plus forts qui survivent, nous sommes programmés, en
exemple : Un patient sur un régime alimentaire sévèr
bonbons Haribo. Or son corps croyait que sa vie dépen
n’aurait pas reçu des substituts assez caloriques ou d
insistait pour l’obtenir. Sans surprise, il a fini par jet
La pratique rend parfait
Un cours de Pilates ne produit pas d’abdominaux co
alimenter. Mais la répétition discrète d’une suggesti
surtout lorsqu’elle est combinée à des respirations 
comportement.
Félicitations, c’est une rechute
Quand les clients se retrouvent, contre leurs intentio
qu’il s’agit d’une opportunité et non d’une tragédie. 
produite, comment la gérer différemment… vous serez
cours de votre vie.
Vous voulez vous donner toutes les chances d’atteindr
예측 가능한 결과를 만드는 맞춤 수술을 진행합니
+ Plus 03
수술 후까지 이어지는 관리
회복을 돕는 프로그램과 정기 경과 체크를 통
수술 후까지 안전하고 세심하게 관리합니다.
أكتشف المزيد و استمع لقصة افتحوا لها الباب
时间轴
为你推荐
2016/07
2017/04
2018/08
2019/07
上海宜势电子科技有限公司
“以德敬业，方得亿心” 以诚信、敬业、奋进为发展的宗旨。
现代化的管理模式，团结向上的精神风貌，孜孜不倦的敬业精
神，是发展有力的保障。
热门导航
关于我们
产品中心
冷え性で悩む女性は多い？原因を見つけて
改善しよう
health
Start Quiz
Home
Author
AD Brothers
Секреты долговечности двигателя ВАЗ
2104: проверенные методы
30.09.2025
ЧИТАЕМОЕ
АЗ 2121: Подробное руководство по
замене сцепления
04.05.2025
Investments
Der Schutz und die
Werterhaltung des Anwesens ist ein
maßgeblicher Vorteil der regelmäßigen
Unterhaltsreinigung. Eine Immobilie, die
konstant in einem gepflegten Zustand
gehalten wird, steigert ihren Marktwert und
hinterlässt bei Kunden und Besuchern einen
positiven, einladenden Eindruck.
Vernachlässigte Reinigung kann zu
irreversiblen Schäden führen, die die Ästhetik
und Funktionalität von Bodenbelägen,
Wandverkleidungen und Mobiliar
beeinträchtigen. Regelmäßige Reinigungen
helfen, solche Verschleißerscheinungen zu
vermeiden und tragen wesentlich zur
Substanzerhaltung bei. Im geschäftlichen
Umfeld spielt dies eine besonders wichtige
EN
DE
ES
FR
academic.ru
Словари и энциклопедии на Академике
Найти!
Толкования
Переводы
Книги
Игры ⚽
——————
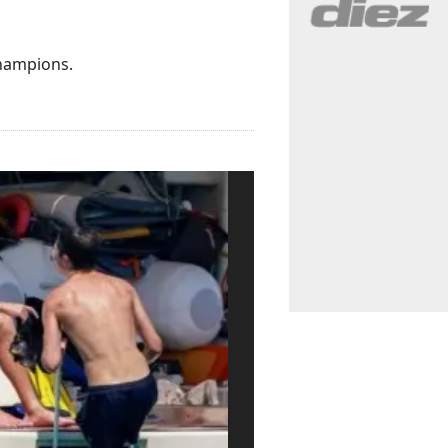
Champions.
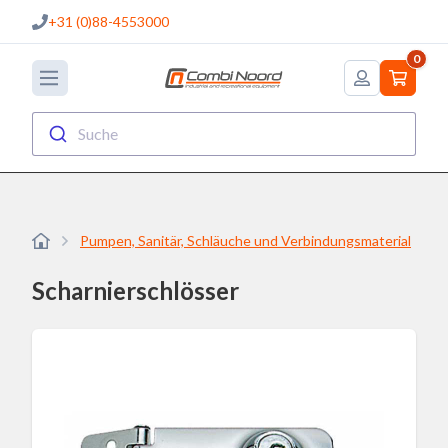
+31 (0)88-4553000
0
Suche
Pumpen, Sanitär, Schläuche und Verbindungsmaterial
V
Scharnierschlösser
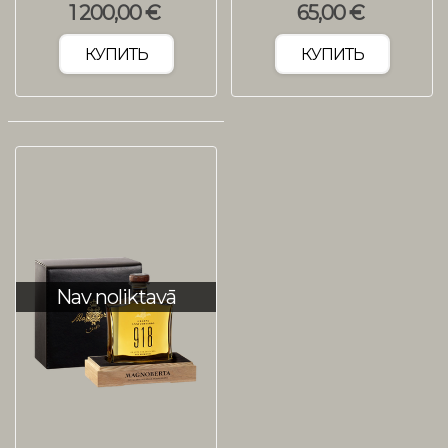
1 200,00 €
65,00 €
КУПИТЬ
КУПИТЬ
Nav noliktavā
——————
Job item → Gather every line above that contains the string "vous", and copy each one out in full.

Exercise answer →
produite, comment la gérer différemment… vous serez
Vous voulez vous donner toutes les chances d’atteindr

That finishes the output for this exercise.